Marks, Kathy: Keneally and Gallipoli

Marks, Kathy

Thomas Keneally: “I hope no one says Australia was born at Gallipoli”‘, Guardian Australia, 18 February 2014

Australia should “apologise to the ghosts” of young soldiers who survived the first world war but had to fight for compensation when they returned home traumatised by the horrors of the battlefield, says the author and historian Thomas Keneally. In an interview ahead of the Perth Writers festival, where he will be celebrating 50 years since the publication of his first book, Keneally suggests that ceremonies marking the centenary of the outbreak of the first world war should avoid jingoism and spurious myths, and instead confront the “terrible tragedies of shell-shock and high explosive and burial alive”.

“I hope it’s celebrated in the spirit of what these young men really went through, and the fact we let them down when they came back – we denied the shell-shock, we were niggardly with compensation,” says the Booker Prize-winning author of Schindler’s Ark. “We’re very hot on praising the diggers, but we should apologise to their ghosts for the lack of justice we gave them.

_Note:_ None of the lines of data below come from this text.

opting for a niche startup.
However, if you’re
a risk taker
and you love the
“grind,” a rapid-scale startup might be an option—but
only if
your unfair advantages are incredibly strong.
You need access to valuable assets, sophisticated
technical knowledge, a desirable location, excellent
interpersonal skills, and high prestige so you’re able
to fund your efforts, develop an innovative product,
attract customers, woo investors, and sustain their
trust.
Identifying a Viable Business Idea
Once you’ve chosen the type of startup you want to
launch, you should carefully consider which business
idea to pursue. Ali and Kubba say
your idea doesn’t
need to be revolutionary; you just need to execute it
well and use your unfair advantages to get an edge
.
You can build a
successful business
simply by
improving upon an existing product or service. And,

“I also hope no one says ‘Australia was born at Gallipoli’. Australia was born in 1901, and there needs to be a certain amount of de-mythologising. Let’s hope the historians win out over the politicians, who strike me as fairly jingoistic.”

The article attracted 80 comments, among which this one stood out, from ID1106291:

With all due respect there is a fetish with WW1 in Australia that’s just creepy considering what came after, all the more worshipful duty I suppose. I started life in New Zealand and what struck not only me but also my parents when first coming to Australia was what seemed to us an over remembering of war which turned out to be a way of blanking out so much.